Schließlich sei angemerkt, dass das Entwurfsschreiben vom 17.1.2025 wenig geeignet scheint, den Beamten als Entscheidungshilfe zu dienen. Der Entwurf gibt die Erkenntnisse aus der Rechtsprechung der letzten Jahre wieder, deren kasuistische Logik nicht so ohne Weiteres zugänglich und daher als Prüfungskriterium nur begrenzt umsetzbar ist. Verbleibt danach die Anforderung, z.B. entscheiden zu können,
- dass Kurse zu Sofortmaßnahmen am Unfallort steuerfrei sind (da allgemeinbildend), Schwimmunterricht von Schwimmschulen jedoch nicht, oder
- dass Musikunterricht eines Dreijährigen generell steuerfrei ist (da vorbereitend auf eine Aufnahmeprüfung an einer (Fach-)Hochschule), Fahrunterricht in Fahrschulen jedoch nicht (obwohl die B-Lizenz Voraussetzung für die CE-Lizenz und die CE-Lizenz Teil der Berufskraftfahrer-Ausbildung ist),
erleichtert dies die Entscheidung des Beamten bei vergleichbaren Anträgen nicht.

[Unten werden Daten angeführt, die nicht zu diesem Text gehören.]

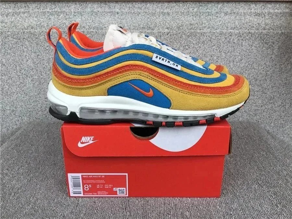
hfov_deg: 58.4
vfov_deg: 45.4
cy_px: 110
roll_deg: +0.4
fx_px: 261
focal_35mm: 31
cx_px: 146
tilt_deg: -18.9
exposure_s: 1/566
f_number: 2.4
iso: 25
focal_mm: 3.3
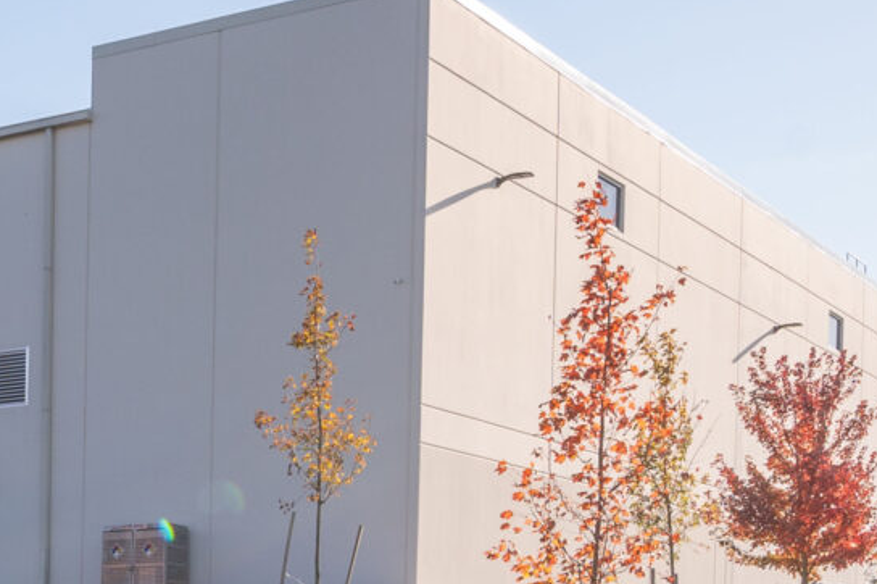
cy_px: 748
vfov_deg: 15.8
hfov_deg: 22.0
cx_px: -287
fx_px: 2005
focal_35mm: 82
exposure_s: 1/400
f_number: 9
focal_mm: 17.5
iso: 250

Aufgrund des unmittelbaren Zusammenhangs zwischen landesbehördlicher Verantwortlichkeit und umsatzsteuerlichen Folgen sind Nichtentscheidungen, lange Entscheidungsprozesse o.Ä. nicht unwahrscheinlich, da die betroffenen Behörden und Beamten bekanntermaßen (und hier auch nachvollziehbarerweise) eher vorsichtig agieren, wenn ihre Tätigkeit die dargestellten Auswirkungen haben kann. Das gilt unabhängig davon, ob der Unternehmer oder die Finanzverwaltung den Antrag auf Erteilung einer Bescheinigung stellt.